There are 32 prisoners on a death row. The warden gives them a chance to live. In one room, call it room A, the warden puts 26 jars and put a unknown number of balls inside the jars. Each jar is either empty or contains 1 ball. In room B, the warden puts 26 jars, and 26 balls in a separate stack. He divides the prisoners into two groups, 1 group of 31 and 1 group of 1. The group of 31 goes inside room A, and the other prisoner goes into room B. There is a lever in room A, which is connected to two lights in room B. Depending on how one pulls on the lever, it will either make a red light or a green light goes up in room B. The game proceeds as follows. Each prisoner in room A will take turn going up and examine the 26 jars away from the sight of his fellow prisoners. He can not rearrange or modify the jar in any way, shape, or form. He then must pull the level and make either a red light or green light goes up in room B. If he attempts to communicate any other information besides those two bit of information (i.e. waiting a certain amount of time before pulling the lever, pulling the level more than once, not pull the level at all, etc. ) all prisoners will be executed immediately. The order in which the prisoners take their turn at the jar is randomly determined by the warden. If the prisoner in room B can reconstruct the arrangement of balls inside the jars in room A at the end of 31 turns, all prisoners will live. However, there's a catch. The warden will randomly intercept the communication of 1 prisoner from room A to room B and flip it. For example, suppose that the warden choose to flip prisoner 16's communication. Let's say that number 16 examines the jar and choose to make the green light goes up, the warden would intercept the electronic signal and make the red light goes up instead. Likewise, if number 16 were to choose to make the red light goes up, the warden would make the green light goes up instead. The 32 prisoners are informed of this game the night before, so they know that the communication of exactly 1 random person will be compromised during the game. They have 1 night to prepare. Is there a strategy to guarantee the survival of all prisoners? Describe it.

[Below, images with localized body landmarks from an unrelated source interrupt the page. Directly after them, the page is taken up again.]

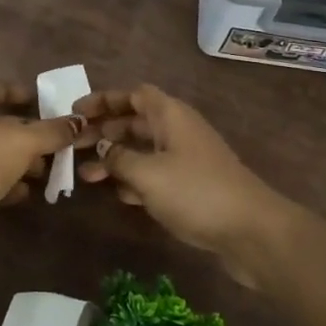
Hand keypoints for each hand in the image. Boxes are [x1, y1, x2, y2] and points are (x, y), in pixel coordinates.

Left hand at [0, 78, 80, 259]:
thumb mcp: (23, 141)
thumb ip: (52, 131)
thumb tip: (79, 122)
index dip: (16, 92)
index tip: (41, 103)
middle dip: (24, 132)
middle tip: (52, 140)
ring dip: (17, 160)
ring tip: (44, 170)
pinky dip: (3, 182)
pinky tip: (24, 192)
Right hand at [76, 84, 293, 287]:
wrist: (251, 231)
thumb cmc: (196, 192)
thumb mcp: (148, 174)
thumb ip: (119, 159)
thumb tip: (102, 149)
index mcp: (170, 115)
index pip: (133, 94)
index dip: (105, 99)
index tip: (77, 112)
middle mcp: (178, 130)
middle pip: (135, 121)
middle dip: (104, 131)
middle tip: (74, 145)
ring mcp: (186, 159)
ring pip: (143, 150)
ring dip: (115, 158)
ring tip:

now part two is different if you had to hard code a method then shoot at .50 but if you can make some gut calls then thats different Well done, final. Your answer to part II is satisfactory. I also like the extension to the case where A or B thinks he's a bit better than the opponent. In general, even though A or B may not know about their opponent's accuracy function, a reasonable approach is to assume that your opponent is an average gun shooter, and base your decision from there. An interesting extension from here is that if A or B gets an impression about their opponent's skill (better, worse, equal), then they should incorporate it into their consideration, as final have suggested. This allows interesting ramifications. If A and B can communicate together, and if B thinks that he is weaker than A, it is to B's benefit to bluff and pretend to be a stronger shooter than he really is.

Sorry for the double post, i waited too long and the edit function went away. This approach is the answer to this question, "If A and B were to shoot simultaneously at step k, what is the best place for each person to shoot so that he lives and the other one dies?" Now, let me clarify my statement earlier. If A were to shoot at 44 paces, he is guaranteed minimum chance of living of 44%. If he were to shoot at 40, his minimum chance of living is 40%. See adiace's graph for the proof. I think you might be missing the key info that there is only 1 bullet in each person's gun, and that if the person who shoots first misses, the second person will have a guaranteed 100% chance of killing, since we assume that it's a closed room and there's nowhere to run.